By Scott Stewart
Looking ahead to 2020, Canadian menu trends will continue to follow the trajectory of recent years. Specifically, demand for global flavours will further evolve on restaurant menus. Not only are they an increasingly important part of the overall food market, but restaurants are the tip of the spear when it comes to trial: according to Mintel’s research, 65 per cent of consumers say that they like to try internationally-inspired foods at restaurants before making them at home.
When it comes to what particular Asian-inspired menu trends to expect in the year ahead, Mintel’s Flavour and Ingredient Trends insights suggest that we will start to see more from the countries that consumers are already familiar with. For instance, North American consumers have embraced Japanese cuisine in the form of sushi, matcha and ramen, but there is much more to Japanese food than those mainstream dishes. Soufflé pancakes or katsu sandos (breaded chicken or pork cutlet sandwiches) are examples of Japanese foods that consumers are now more willing to try because the country’s cuisine has established itself in the Canadian marketplace.
The same is true of Indian food. Staples like curry and masala have become so popular that they are even available in non-Indian restaurants today. As a result of a general familiarity with Indian food, North Americans are more open to trying more regionally-specific Indian dishes, such as kati rolls, a popular sandwich sold as street food.
Further west, the success of Mediterranean cuisine has created an interest in what other flavours can be found in that region. Expect the Eastern Mediterranean to become more relevant as consumers look to countries like Israel, Lebanon, Syria and Turkey for inspiration now that hummus and tzatziki have become mainstream products.
Yet despite these exciting trends in the restaurant industry, it is important not to lose sight of the importance of current favourites. According to Mintel’s research, the majority of restaurant consumers say that seeing bacon, mushrooms or garlic in a menu item description would make them more likely to order that dish. In comparison, a popular Mediterranean product like feta cheese only makes 42 per cent of consumers more likely to order a dish, and it actually makes a third of consumers (32 per cent) less likely to order.
This means that while the restaurant industry is always looking to evolve and proactively offer the latest flavour trends, it cannot forget that many consumers still simply want the classics they’ve been ordering for most of their lives. Even though restaurateurs may wish to inspire their patrons with regionally specific dishes, the reality is that a feature item with a bacon topping is much more likely to resonate and motivate customers to order it.

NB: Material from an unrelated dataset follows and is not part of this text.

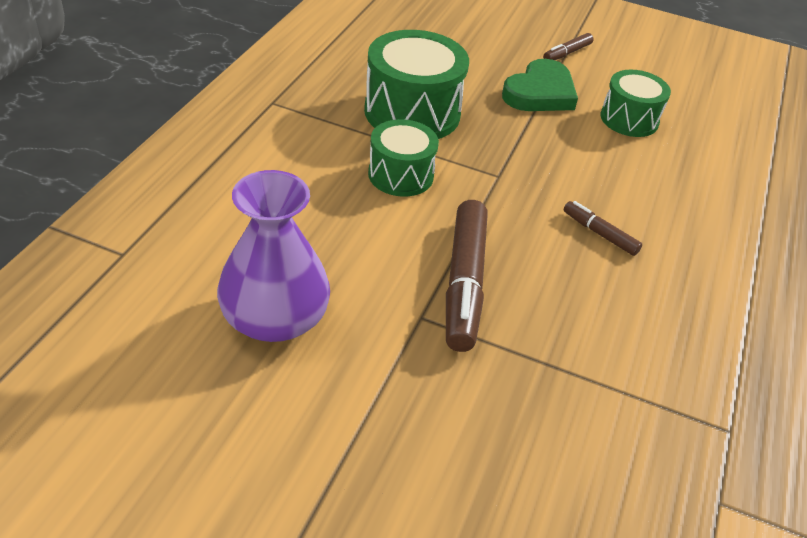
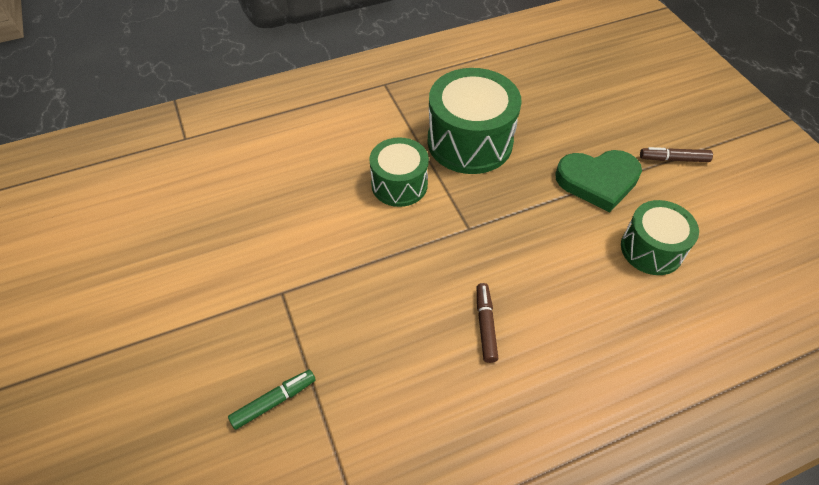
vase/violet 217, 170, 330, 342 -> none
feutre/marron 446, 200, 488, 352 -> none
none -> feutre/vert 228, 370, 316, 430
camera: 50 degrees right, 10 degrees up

The key for stakeholders in the industry is to be open to change and innovation on their menu, but also keep themselves rooted in the foods that Canadians have been eating for decades. In 2020, expect that consumers will become more interested in trying new flavours from international cuisines with which they are already familiar, but at the same time, recognize that more often than not, they will opt for what they know and love.
Scott Stewart is a senior research analyst, tech and media, at Mintel.